Berdasarkan PP No 10/2007, gaji pokok hakim antara Rp 1.796.900 sampai dengan Rp 4.525.400. Namun, berdasarkan Perpres No 19/2008, hakim mendapat tunjangan antara Rp 4,2 juta-Rp 31,1 juta.
Sementara itu gaji jaksa berada jauh di bawahnya. Dari hasil assesment satu tahun agenda pembaruan kejaksaan 2006, gaji pokok pegawai kejaksaan terendah Rp 575 ribu (golongan I/a : masa kerja nol tahun), yang tertinggi Rp 2,07 juta (IV/e : masa kerja paling lama 32 tahun).
Adapun tunjangan fungsional jaksa – sesuai Keppres No 158 Tahun 2000 – terendah Rp 600 ribu (III/a) dan tertinggi Rp 2,5 juta (IV/e). Dengan demikian, berdasarkan data tersebut, gaji pegawai kejaksaan terendah Rp 575 ribu, sedangkan gaji plus tunjangan tertinggi Rp 4,57 juta.

### Entri Dataset
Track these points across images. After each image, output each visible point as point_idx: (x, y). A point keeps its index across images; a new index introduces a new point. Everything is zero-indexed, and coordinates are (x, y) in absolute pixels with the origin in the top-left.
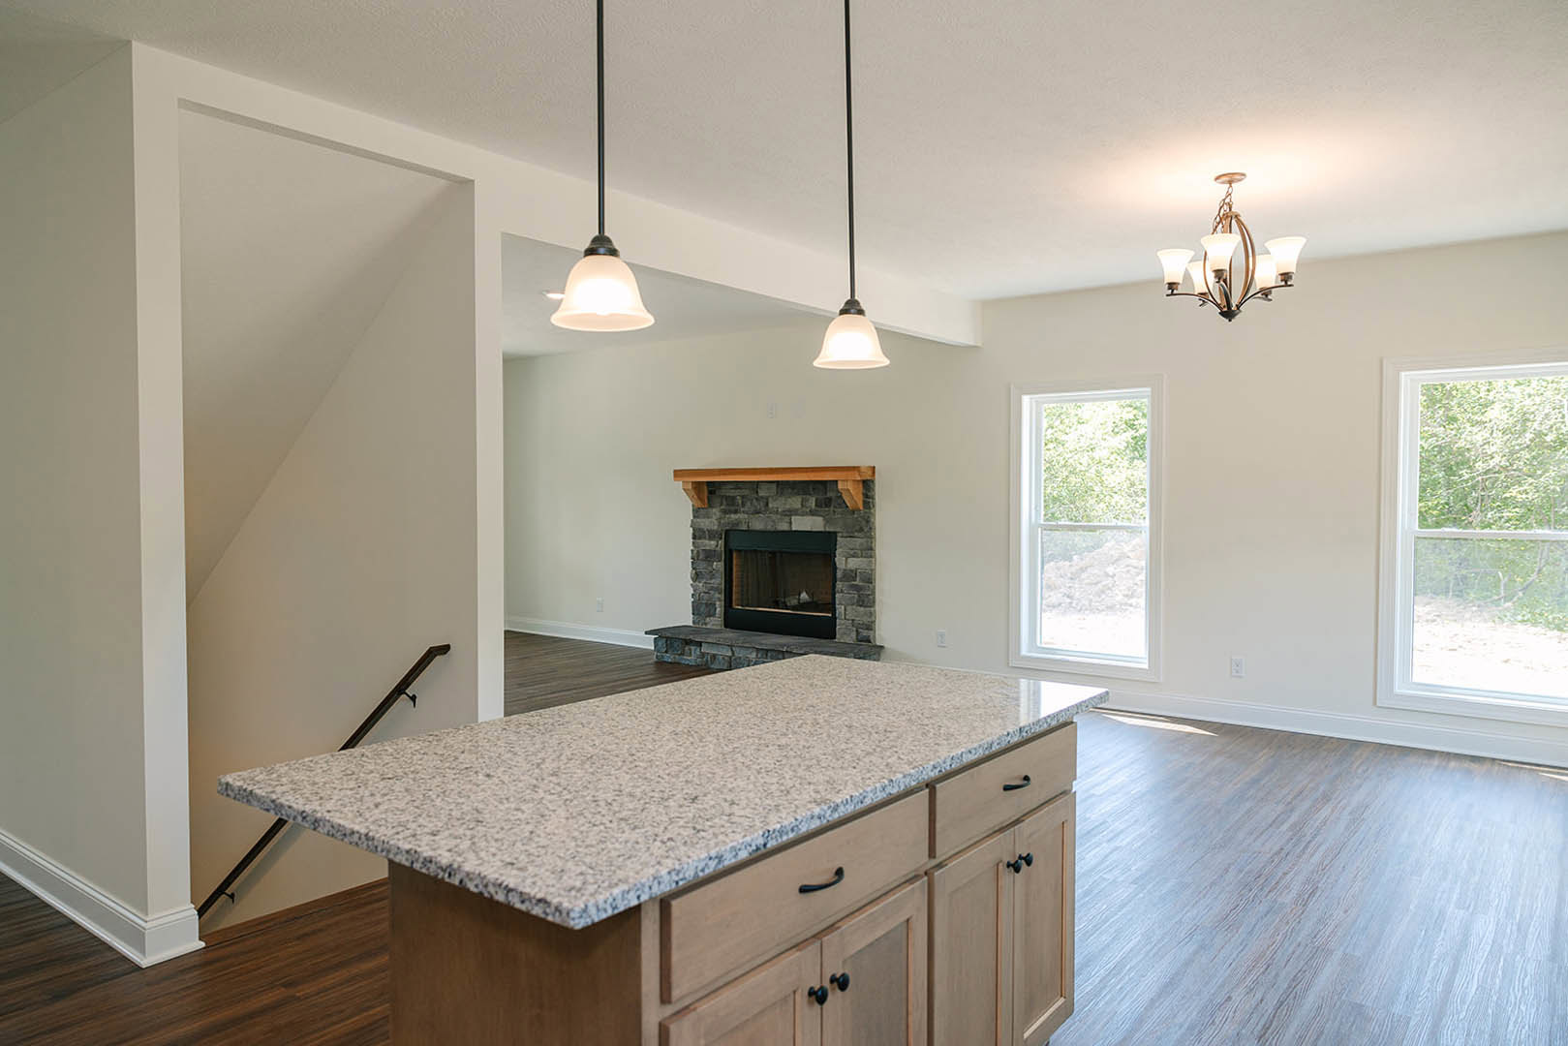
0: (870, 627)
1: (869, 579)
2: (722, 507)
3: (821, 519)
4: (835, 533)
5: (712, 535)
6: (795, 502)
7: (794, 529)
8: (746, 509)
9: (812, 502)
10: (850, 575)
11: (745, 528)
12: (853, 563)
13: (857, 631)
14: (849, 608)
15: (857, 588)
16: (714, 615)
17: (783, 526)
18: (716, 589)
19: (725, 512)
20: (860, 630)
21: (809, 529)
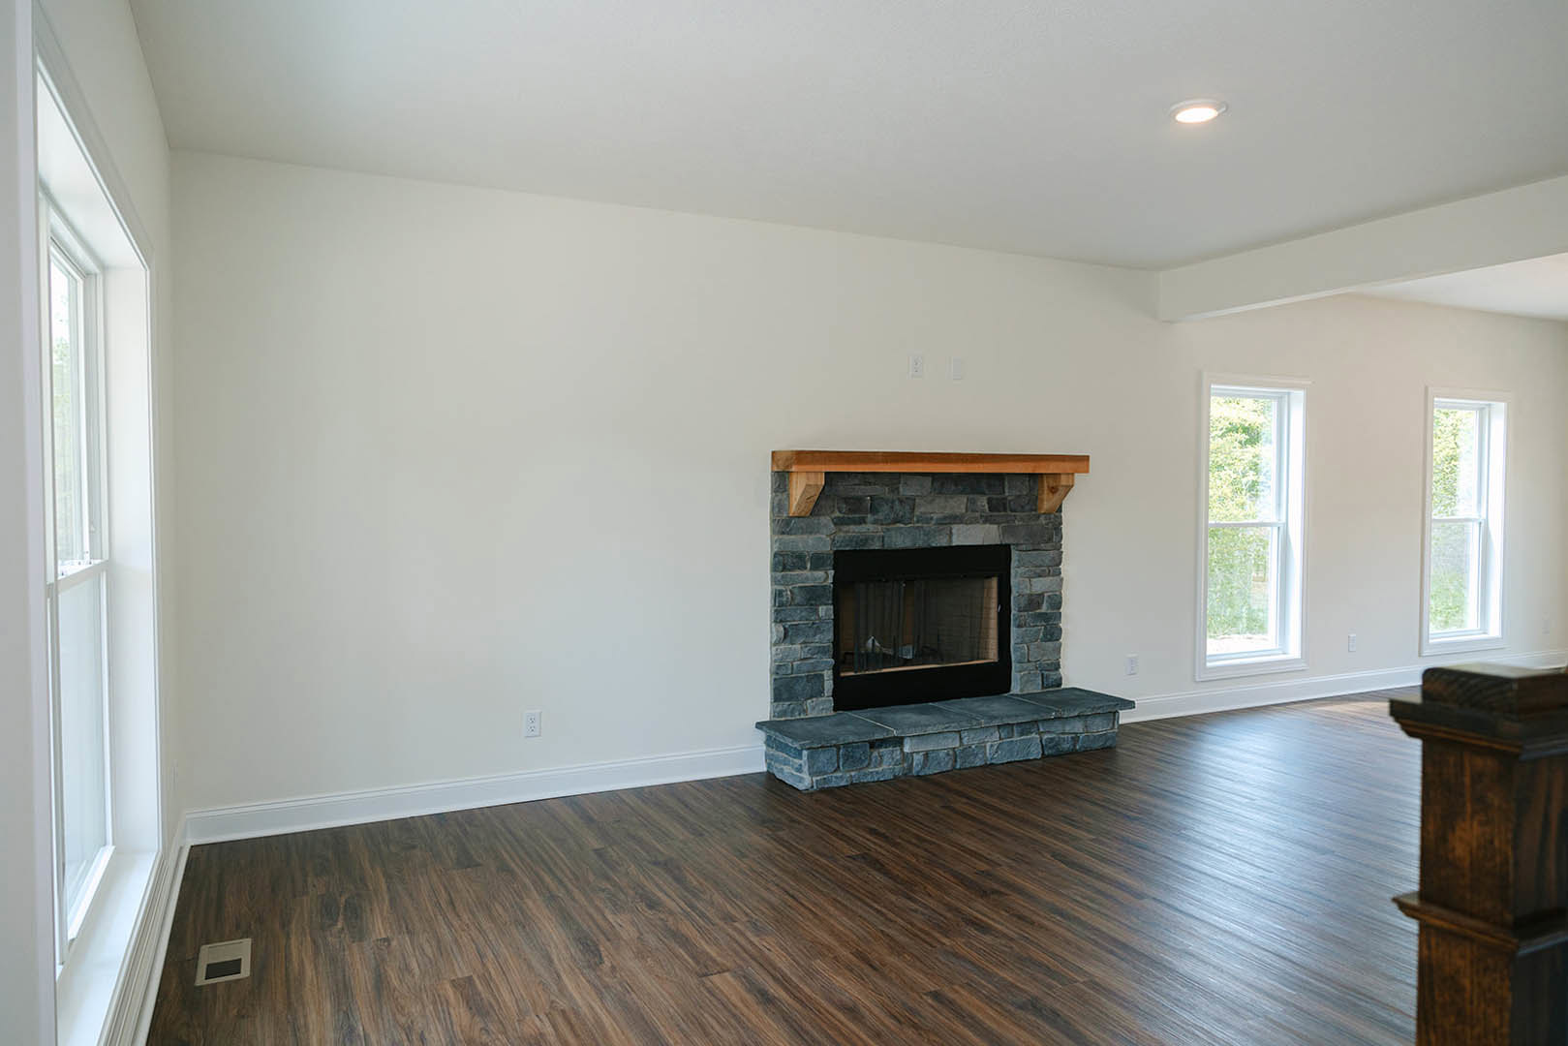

### Perintah Tugas
Sebutkan semua peraturan yang dirujuk dalam teks tentang gaji hakim dan jaksa. Gunakan teks itu saja sebagai sumber.

### Jawaban Akhir
- PP No 10/2007
- Perpres No 19/2008
- Keppres No 158 Tahun 2000